Andrés Jaque liderliğindeki Office for Political Innovation (OFFPOLINN), Madrid’in kuzeyinde, başkentin en seçkin bölgelerinden biri olan Moraleja bölgesini çevreleyen Encinar de los Reyes semtinde, Reggio School adında farklı bir eğitim yapısı tasarlamış.
Projenin çıkış noktası, farklı öğrencilerin keşfetme ve eğitim isteklerini artıracak bir mimari alan inşa etmek olmuş. Güçlü bir çocuk imajı, çok rollü öğretmen, zengin ve eğitici bir çevre, güçlü ilişkiler, proje tabanlı öğrenme gibi prensipler benimseyen Reggio Emilia yaklaşımında eğitim verecek olan okul için Andrés Jaque tarafından önerilen tasarım, öğrencilerin eğitim düzeyine göre üst üste dizilmiş bir dizi parçadan oluşuyor.
Okulun inşaatında, sürdürülebilir çözümlerin uygulanmasından vazgeçmeden, düşük bütçeli bir strateji izlenmiş. Yapının girişi alt sınıflara giden öğrenciler için sınıfların yerleştirildiği arazi ile bağlantılı bir zemin katıyla başlayacak şekilde planlanmış.
Üst katlarda su-toprak depoları ile sera-bahçe yanında orta sınıf öğrenciler; iç bahçe etrafında şekillenen ikinci katta ise daha üst sınıf öğrenciler için alanlar tasarlanmış. Bu kat dağılımı, öğrencilerin okul ekosistemini kendi başlarına ve akranlarıyla birlikte keşfetme kapasitelerinin artması için planlanmış.
Peyzaj ölçeğindeki kemerlerle çevresindeki ekosistemlere açılan büyük bir boşluk olarak biçimlendirilen ikinci kat, okulun ana sosyal meydanı olarak tasarlanmış. Buradaki mimari, öğretmenleri ve öğrencileri okul yönetimine katılmaya, çevredeki manzaralar ve bölgelerle etkileşime girmeye teşvik edecek şekilde inşa edilmiş. Bu 464 metrekarelik ve 8 metre yüksekliğe sahip merkezi alan, kozmopolit bir agora olarak tasarlanmış.

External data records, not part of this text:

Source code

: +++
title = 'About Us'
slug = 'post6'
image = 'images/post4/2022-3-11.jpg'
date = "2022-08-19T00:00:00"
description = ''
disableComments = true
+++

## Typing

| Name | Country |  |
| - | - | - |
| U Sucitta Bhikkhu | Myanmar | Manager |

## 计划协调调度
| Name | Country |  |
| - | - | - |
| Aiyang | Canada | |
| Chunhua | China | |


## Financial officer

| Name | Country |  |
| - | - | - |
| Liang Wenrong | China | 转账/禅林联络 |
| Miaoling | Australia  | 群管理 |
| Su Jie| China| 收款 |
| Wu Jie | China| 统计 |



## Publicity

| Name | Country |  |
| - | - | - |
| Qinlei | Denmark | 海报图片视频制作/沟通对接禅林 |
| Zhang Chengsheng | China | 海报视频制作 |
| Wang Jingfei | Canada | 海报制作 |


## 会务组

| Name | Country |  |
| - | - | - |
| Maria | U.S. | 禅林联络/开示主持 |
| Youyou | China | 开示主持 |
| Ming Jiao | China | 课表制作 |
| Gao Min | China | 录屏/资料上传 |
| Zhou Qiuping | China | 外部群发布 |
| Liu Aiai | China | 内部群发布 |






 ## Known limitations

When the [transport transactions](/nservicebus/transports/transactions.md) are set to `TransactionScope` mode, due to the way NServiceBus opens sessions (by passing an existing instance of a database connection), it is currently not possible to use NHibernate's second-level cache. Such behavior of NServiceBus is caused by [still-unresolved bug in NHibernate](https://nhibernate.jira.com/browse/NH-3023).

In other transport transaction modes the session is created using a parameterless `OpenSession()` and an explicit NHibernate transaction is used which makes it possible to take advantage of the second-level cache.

Ekolojist ve toprak bilimcilerinden oluşan bir ekip, özellikle böcek, kelebek, kuş ve yarasa topluluklarını barındırmak ve beslemek için küçük bahçeler tasarlamış. Bu bahçe; egzersiz yapmak gibi sıradan etkinliklerin yanı sıra, okulun bir topluluk olarak nasıl yürütüldüğü ve komşu alanlarla nasıl ilişki kurulabileceği hakkındaki konuşmaların yapılabileceği bir alan olarak hayata geçirilmiş.
Mimarinin genelde mekanik sistemleri gizlemeye yönelik çabalarına bir alternatif olarak bu yapıda tüm hizmetler görünür tutulmuş, böylece binayı aktif tutan sistemlerin öğrenciler tarafından algılanır olması sağlanmış. Binada boruların, kanalların, tellerin ve ızgaraların da malzeme ekosisteminin görsel bir parçası olmasına izin verilmiş.
Okul tasarımlarının %90’ında olduğu gibi, yatay olarak genişleyen bir yapı yerine karbon ayak izini en aza indirebilmek için dikey bir mimari tercih edilmiş.
Ofis binanın inşaatında giydirme, asma tavan, yükseltilmiş teknik döşeme, duvar kaplaması, havalandırmalı cephe kullanmamış. Binanın cephelerinde, çatılarında ve iç bölmelerinde kullanılan malzemelerinin büyük bir bölümü, ısı yalıtımı ve mekanik sistem dağıtımı gibi basit stratejilerle değiştirilerek %48 oranında enerji tasarrufu sağlanmış.
Ofis tarafından bu proje için özel olarak geliştirilen en doğal çözüm olan mantar sarma ile ısı izolasyonu sağlanmış. Bina cephesinin %80’i mantarla kaplanarak, Madrid yönetmeliklerinin gerektirdiğinin iki katı ısı yalıtımı sağlanmış ve okulun ısıtılması sırasında tüketilen enerji pasif olarak %50 oranında azaltılmış. Ayrıca mantar dokusunun düzensiz yüzeyi, organik malzemenin birikmesine izin verecek şekilde tasarlanmış, böylece binanın kabuğunun ilerleyen yıllarda çok sayıda mikrobiyolojik mantar, bitki ve hayvan için yaşam alanı haline gelmesi planlanmış.